When analyzing your project you might find yourself wanting to make changes to the survey data.
For instance you might want to:
- Filter or remove respondents
- Enter missing survey data
This article shows two ways you can modify the survey data for a Protobi project. Let's take a look at an example where we want to enter missing survey data.
For this dataset we know that respondents from wave 2 of study 123 have the specialty "PCP." However, fielding was inconsistent and the data column "speciality" came back blank for some respondents in the survey.
To enter the missing data we can either:
- Use code to make a data processing rule
- Download and make changes directly to the date file
Use code to clean the data
Our recommended way to revise data is to clean/process data in Protobi.
We can make a rule using code in pre-calculate which runs each time the project is opened. Pre-calculate is useful for smaller code since it is run every time you open the project, or when the study is continuously updated and you don't want to manually run a data process. The pre-calculate page is found in project settings.
We can also write code that runs once on request and stores the result for rapid access (aka Data process). This is useful when the code is complex or you want to lock the result down. The example seen below will work in both pre-calculate and data process.
Why clean/process data in Protobi?
We prefer the method of revising data with back-end code when possible.
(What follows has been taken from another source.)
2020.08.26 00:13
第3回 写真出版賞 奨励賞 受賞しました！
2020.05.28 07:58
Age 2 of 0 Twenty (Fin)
1. It can potentially save time and minimize human error.
2. The benefit of writing rules or changes as code is that they can be reapplied when new data arrives. You wouldn't want to revise and upload the file manually each time a new data file came in.
3. And in terms of documentation, having the rules written in code in Protobi allows you to keep better track of what was done to the project. It's also convenient in case you ever need to revise or reverse the process.
Example
The code below follows a simple logic statement. If data column studyId equals "123" and wave equals "2," then speciality equals "PCP."
rows.forEach(function(row){ //Iterate through each data row if (row.studyId == '123' && row.wave == '2') { row.specialty == 'PCP';} //change specialty to PC for study with studyId ='123' in wave 2.
}); return rows;
Modify the data file directly
Another way to modify data is to directly makes changes to the data file and re-upload into Protobi.
We don't recommend this method as best practice because you or a teammate might need to repeat these edits later with new data.